Unincorporated Partnerships, Foreign Partnerships, and Family Foundations

Introduction

There is a significant development in the realm of taxation in relation to unincorporated partnerships, foreign partnerships, and family foundations. In this article, we will delve into the key aspects of the Ministerial decision and explore its implications. 

Unincorporated Partnerships not to be considered as a Taxable Person in its Own Right 

Article 2 of the decision addresses the conditions under which an Unincorporated Partnership will not be considered a Taxable Person in its own right except if it is a juridical person.  

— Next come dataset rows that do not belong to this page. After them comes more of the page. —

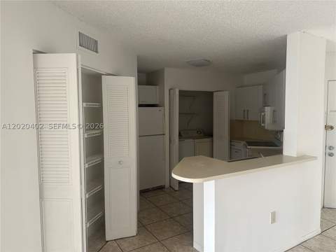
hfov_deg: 71.6
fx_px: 233
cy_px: 126
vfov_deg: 56.8
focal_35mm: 24
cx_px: 168
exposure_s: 1/84
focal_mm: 6.86
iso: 250
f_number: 1.78
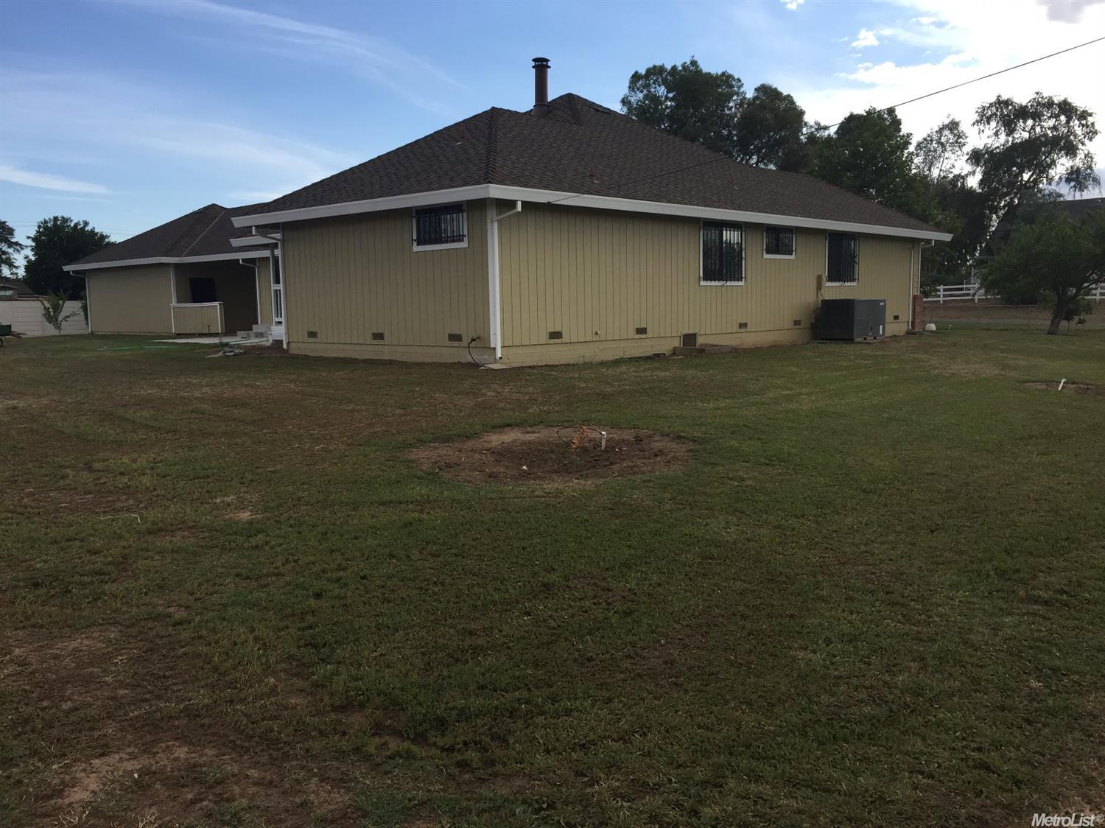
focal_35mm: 29
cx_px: 552
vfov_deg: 48.2
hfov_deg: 61.7
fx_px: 925
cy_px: 414
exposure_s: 1/1041
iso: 32
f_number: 2.2
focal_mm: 4.15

Treatment of Unincorporated Partnerships as a Taxable Person

Article 3 focuses on the treatment of Unincorporated Partnerships (referred to as “UIP”) as Taxable Persons. It establishes that if an application is approved for a UIP to be treated as a Taxable Person under the UAE Corporate Tax Law, the application becomes irrevocable, barring exceptional circumstances with the approval of the FTA. The UIPs must notify the FTA within 20 business days of any partner joining or leaving the partnership, ensuring transparency and proper tax administration. 

Conditions for Foreign Partnerships 

Article 4 pertains to Foreign Partnerships where certain conditions need to be met. These include the submission of an annual declaration to FTA confirming compliance with the prescribed conditions. Also, the existence of adequate arrangements for sharing tax information between the State and the jurisdiction under which the Foreign Partnership was established. 

Taxation of Foreign Partnership Partners 

Additionally, Article 4 stipulates that each partner in a Foreign Partnership will be subject to taxation if they would be liable to pay taxes on their distributive share of income in the jurisdiction where they are tax residents. This provision ensures that partners’ tax obligations are aligned with their respective jurisdictions, promoting fairness and avoiding double taxation. 

Conditions for Family Foundations 

Article 5 highlights that if one or more beneficiaries of a family foundation are public benefit entities, certain conditions must be met. These conditions include beneficiaries not deriving income that would be deemed Taxable Income if derived in its own right. If this condition is not met, such income is to be distributed to the beneficiaries within six months from the end of the relevant Tax Period.  

Publication and Application

The final article, Article 6, emphasizes that the must be published and will come into effect the day after its publication. This ensures its official implementation and awareness among taxpayers, facilitating compliance with the taxation regulations outlined within the decision. 

Conclusion

The Ministerial Decision plays a crucial role in clarifying the taxation treatment of Unincorporated Partnerships. 

Want to understand the taxability of Unincorporated Partnership in the UAE? Read here.

FAQs

1. Can a UIP be treated as a Taxable Person in its own right? 

An Unincorporated Partnership cannot be treated as a Taxable Person in its own right unless it is a juridical person. 

 2. Can an application for treating Unincorporated Partnership as a Taxable Person in its own right be revoked? 

The application for treating an Unincorporated Partnership as a Taxable Person in its own right is irrevocable, except under exceptional circumstances and approval of FTA. 

3. By when should an Unincorporated Partnership notify FTA of any partner joining it? 

The Unincorporated Partnership should notify within 20 days of any partner joining it. 

4. By when should an Unincorporated Partnership notify the FTA of any partner leaving it? 

The Unincorporated Partnership should notify within 20 days of any partner leaving it.